On appréciera ici les différences avec le dispositif de Ritchie. Pas de voix-off pour nous mettre tout ce qui va se passer dans la bouche. Pas de prévisualisation pour amputer l’impact du résultat. Pas d’effets de styles pour maquiller un découpage foirasse. En bon pratiquant de boxe anglaise, Fuqua a pris le temps de maitriser ses appuis avant de passer aux combinaisons. Il dirige le regard du spectateur vers les détails cruciaux sans lui expliquer le pourquoi du comment. Autant de pièces d’un puzzle élaboré par McCall qui prend forme lorsqu’il passe à l’action. Comme un kata ou chaque mouvement est codifié à l’aune de la trajectoire que le héros a défini, en fonction des objets qu’il compte utiliser et des déplacements qu’il a anticipé de ses adversaires. Loin de succomber à la tentation de la frénésie, le montage l’accompagne dans ses enchainements. Serein, concentré, sans un battement de coeur plus fort que l’autre. Faire péter le bouchon de liège c’est une chose, mais servir sans laisser une goutte à terre en est une autre. La brièveté du moment ne nous empêche aucunement d’en déguster chaque gorgée : Fuqua nous déplie « The Big Picture » un élément après l’autre, en nous laissant les réagencer.

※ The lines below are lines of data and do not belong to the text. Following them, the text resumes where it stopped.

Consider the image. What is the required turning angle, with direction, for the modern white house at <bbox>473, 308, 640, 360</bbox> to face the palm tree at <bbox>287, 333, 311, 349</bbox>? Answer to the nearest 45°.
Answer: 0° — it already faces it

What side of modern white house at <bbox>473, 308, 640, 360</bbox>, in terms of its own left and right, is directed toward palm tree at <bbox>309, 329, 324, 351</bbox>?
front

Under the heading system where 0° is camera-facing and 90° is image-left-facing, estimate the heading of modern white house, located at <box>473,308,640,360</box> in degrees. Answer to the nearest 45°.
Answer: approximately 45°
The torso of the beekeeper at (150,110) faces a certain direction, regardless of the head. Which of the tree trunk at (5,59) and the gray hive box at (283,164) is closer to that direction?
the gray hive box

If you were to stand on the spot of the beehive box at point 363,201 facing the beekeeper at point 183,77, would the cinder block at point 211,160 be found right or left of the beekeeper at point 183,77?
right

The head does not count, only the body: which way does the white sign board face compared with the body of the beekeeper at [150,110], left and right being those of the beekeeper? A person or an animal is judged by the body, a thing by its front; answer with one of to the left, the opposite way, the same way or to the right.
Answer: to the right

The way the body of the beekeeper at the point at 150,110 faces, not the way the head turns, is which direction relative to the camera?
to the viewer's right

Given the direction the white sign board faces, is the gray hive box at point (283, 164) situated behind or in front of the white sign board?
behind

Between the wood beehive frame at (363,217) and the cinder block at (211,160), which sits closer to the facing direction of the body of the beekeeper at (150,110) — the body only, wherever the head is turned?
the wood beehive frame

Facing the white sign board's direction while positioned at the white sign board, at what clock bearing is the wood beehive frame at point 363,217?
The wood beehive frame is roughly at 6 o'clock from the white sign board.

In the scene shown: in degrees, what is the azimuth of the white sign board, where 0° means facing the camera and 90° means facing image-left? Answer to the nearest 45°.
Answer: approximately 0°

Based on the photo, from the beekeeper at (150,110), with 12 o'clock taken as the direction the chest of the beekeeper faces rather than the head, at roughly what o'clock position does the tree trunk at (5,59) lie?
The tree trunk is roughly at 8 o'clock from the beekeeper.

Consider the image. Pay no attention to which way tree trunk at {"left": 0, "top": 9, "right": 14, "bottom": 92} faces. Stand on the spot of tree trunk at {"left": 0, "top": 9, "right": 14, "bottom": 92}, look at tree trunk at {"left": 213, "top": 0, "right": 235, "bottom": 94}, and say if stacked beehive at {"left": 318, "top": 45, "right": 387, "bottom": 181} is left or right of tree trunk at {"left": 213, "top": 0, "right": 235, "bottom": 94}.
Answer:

Laisser le temps de la mise en place pour ensuite déborder les attentes du public, c’est toujours un rythme de récit judicieux. Mais dans le cas d’Equalizer, ça permet également à Fuqua d’installer un début d’interaction avec le spectateur avant même que le personnage n’ait dévoilé quoique ce soit. Ainsi, quand McCall appuie sur le bouton ON, nous sommes subjugués mais pas débordés : on a déjà connecté préalablement avec ce personnage avant qu’il nous montre sa main. C’est toute la différence entre faire participer le public au fait en train de s’accomplir et le mettre devant le fait accompli, entre le rendre actif de son dispositif et le condamner à la passivité, entre jouer aux legos avec le personnage ou le regarder s’éclater tout seul.